Bulgarian Medical Personnel on Trial in Libya for Allegedly Infecting Children with HIV
Six Bulgarian medical workers are facing trial in Libya for allegedly "intentionally" infecting 393 children in the Libyan city of Benghazi with HIV, charged with being part of a "vast conspiracy" to "undermine the security of the Libyan state," the Los Angeles Times reports. The five nurses and one doctor face the death penalty if convicted in the trial, which resumes Sunday after numerous interruptions. At the Abuja, Nigeria, HIV/AIDS summit last month, Libyan leader Moammar Kadafi "painted a picture of a vast conspiracy" in which the CIA developed HIV to benefit the Western pharmaceutical industry, and the Bulgarian medical workers gave the virus to the Libyan children for "experimental purposes," at the "behest" of either the United States or Mossad, the Israeli intelligence agency.
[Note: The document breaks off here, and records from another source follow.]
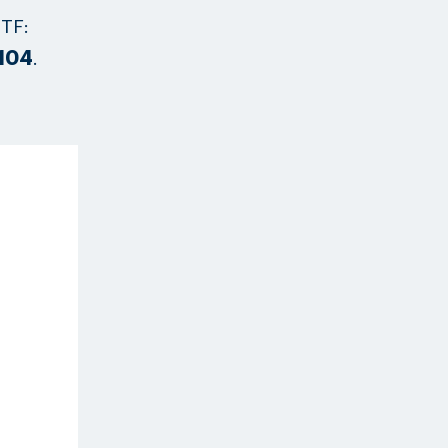
TF:
104
.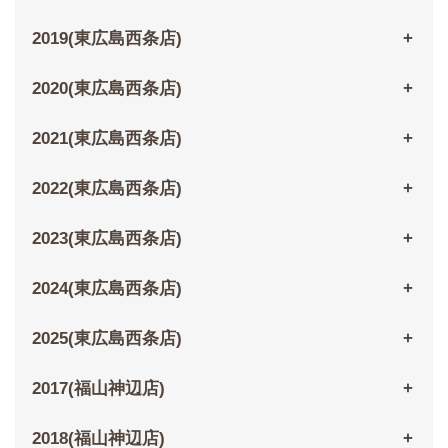
2019(東広島西条店)
2020(東広島西条店)
2021(東広島西条店)
2022(東広島西条店)
2023(東広島西条店)
2024(東広島西条店)
2025(東広島西条店)
2017(福山神辺店)
2018(福山神辺店)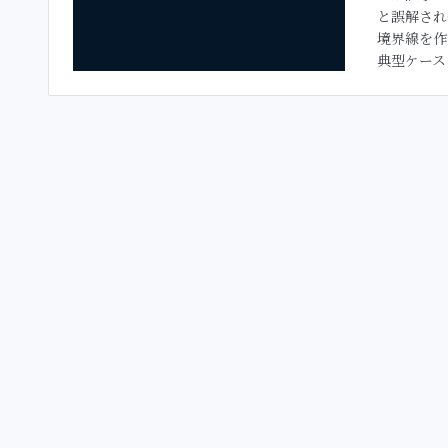
と誤解され
境界線を作
典型ケースと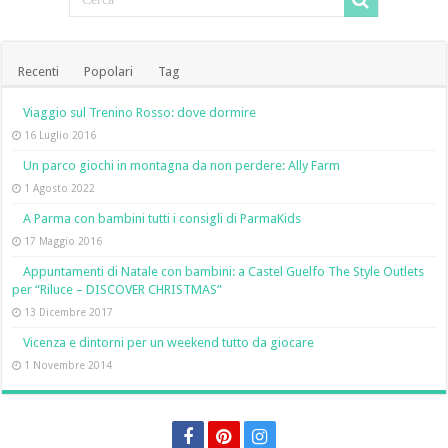
Recenti
Popolari
Tag
Viaggio sul Trenino Rosso: dove dormire
16 Luglio 2016
Un parco giochi in montagna da non perdere: Ally Farm
1 Agosto 2022
A Parma con bambini tutti i consigli di ParmaKids
17 Maggio 2016
Appuntamenti di Natale con bambini: a Castel Guelfo The Style Outlets
per “Riluce – DISCOVER CHRISTMAS”
13 Dicembre 2017
Vicenza e dintorni per un weekend tutto da giocare
1 Novembre 2014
Libyan officials say they traced the HIV to the Bulgarian workers after children across the country who had at one time been treated at the Benghazi children's hospital where the Bulgarians worked tested HIV-positive. Bulgarian officials, who are "outrage[d]" by the accusations, say that the charges are "motivated by Kadafi's domestic and international calculations."
Retribution for Lockerbie?
Kadafi has made "vagu[e]" associations between the current trial and the recent trial of two Libyan suspects for the 1988 bombing of Pan Am flight 103 over Lockerbie, Scotland. He recently said that the Bulgarians would face "an international trial, like the Lockerbie trial," but did not elaborate on what he meant. Kadafi is suspected by many of ordering the bombing in retribution for the 1986 U.S. bombing of Libya. Bulgarian Foreign Minister Nadezhda Mikhailova, who met Monday in Sofia with Arab ambassadors, said, "The analogy made with the Lockerbie trial prompts thoughts about political moves aimed at turning the Bulgarian citizens into scapegoats for settling scores with other countries. Bulgaria will not accept a political trial against its citizens in Libya ... We think that putting the trial in context of experiments ordered by foreign forces -- because [Kadafi's] speech mentions the CIA and Mossad -- means politicizing the trial." Bulgarian officials said they are asking the World Health Organization, the Red Cross and the United Nations to look into the matter. Others, most notably the Bulgarian newspaper Trud, allege that Kadafi is looking to "target" domestic opposition. The paper theorizes that Libyan authorities picked Benghazi as the location for the "alleged scandal" because the city is a "stronghold of opposition to Kadafi" and that the talk of a CIA/Mossad conspiracy "may be intended to obscure the fact that the [real] target is domestic opposition" (Holley, Los Angeles Times, 5/9).